I need some suggestions. I've mainly done weddings which include packages for price. The only other things I've shot is hourly charged events.

The LARGEST company in finland has a few branches here in america and now one in my city. They want me to take a few photos. No problem. It's only a few photos of some people in hard hats. Simple stuff. Here is the catch:

They want to own the photos so they can have unlimited commercial and advertising usage globaly and indefinitely. I have no clue how to charge for something like that. Any help would be much appreciated.


----------



## craig (Oct 11, 2007)

Hey!!! Welcome!!!! I think something that vague would command a price in the one thousand dollar per photo range. At least. Consider the client and what they spend on advertising. If the shots are going to be in high end mags across the globe then the price can get very high. Trade publications and low traffic web sites would get a lower rate.

Love & Bass


----------



## dvduval (Oct 12, 2007)

I would come up with a few questions to feel them out a little more before completing the quote.
1. If you want unlimited usage, I usually set my prices based on the number of photos I am granting unlimited usage rights for. Can you give me some idea how many you plan to use? Would it help if I gave you a couple prices based on differing quantities?
2. So that I can get a better idea for the photos I am taking for you, can you give me some idea where you will be using them initially?

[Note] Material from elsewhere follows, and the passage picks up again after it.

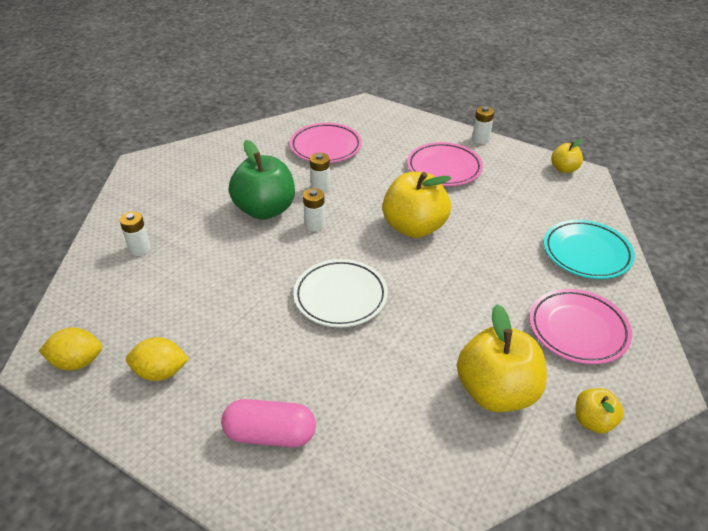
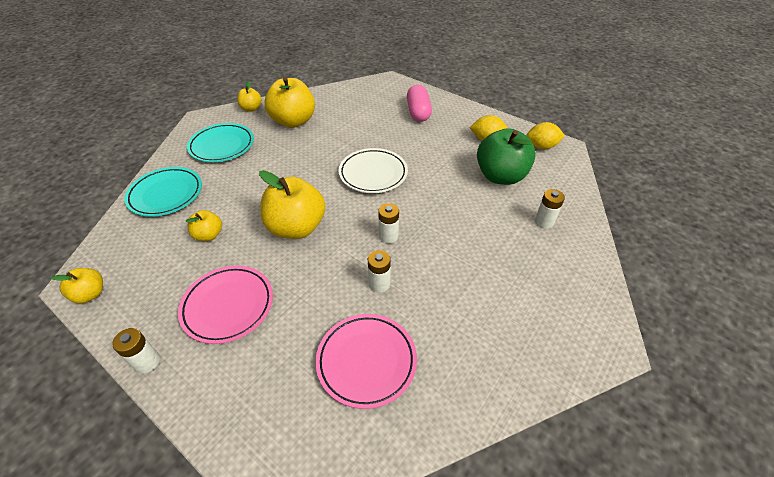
camera: 175 degrees left, 5 degrees up
pink capsule [221,399,316,447] -> pink capsule turned 75 degrees clockwise [407,85,432,122]
green apple [229,140,295,220] -> green apple moved to [477,128,536,185]
pink plate [529,289,632,364] -> turquoise plate [187,123,254,162]
none -> yellow apple [186,210,222,241]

Question 1 puts them in the position to commit to choosing from multiple prices.
Question 2 gives you an idea how much they are spending after they get done with you.


----------



## sharpepix (Oct 12, 2007)

I just sent them a quote last night. I think it was fair priced. These photos are intial for brochure covers and then they go in their stock bank to be used if they ever want to again for anything they want to. So, with that, I decided for ownership of a photo or two with rights like that, 3000 was a good number. What do you think?


----------



## Jeff Colburn (Oct 12, 2007)

Check out these sites:
http://photographersindex.com/stockprice.htm
http://www.lodgephoto.com/pricing.php
http://brucebutlerphoto.com/butlerstockprices.html

Once you come up with a price, double it since they want all rights.

Have Fun,
Jeff


----------



## dvduval (Oct 13, 2007)

Let us know how they responded to your quote.


----------



## RacePhoto (Oct 14, 2007)

Here's where they could go and get the pictures they need, for much less. Not running down your work or the private business of commercial photography, just pointing out that stock sites exist, for much less. That's the competition.

http://www.istockphoto.com/file_search.php?action=file&text=hard+hat


----------



## sharpepix (Oct 14, 2007)

Well, that's probably right, but some photo from stock won't have their employees in it or their company's huge machinery in the background. So, for a brochure cover detailing the company, it would be nice to have their own stuff in it and not just some random photo that everyone has access to. Understand your point though.


----------



## craig (Oct 14, 2007)

RacePhoto said:


> Here's where they could go and get the pictures they need, for much less. Not running down your work or the private business of commercial photography, just pointing out that stock sites exist, for much less. That's the competition.
> 
> http://www.istockphoto.com/file_search.php?action=file&text=hard+hat




I understand your point as well, but we should try and encourage fellow TPFers. 

Love & Bass


----------



## sharpepix (Oct 15, 2007)

Plus, this company netted 3.6 billion last year. I'm not one who wants to start teaching them to save it! Haha


----------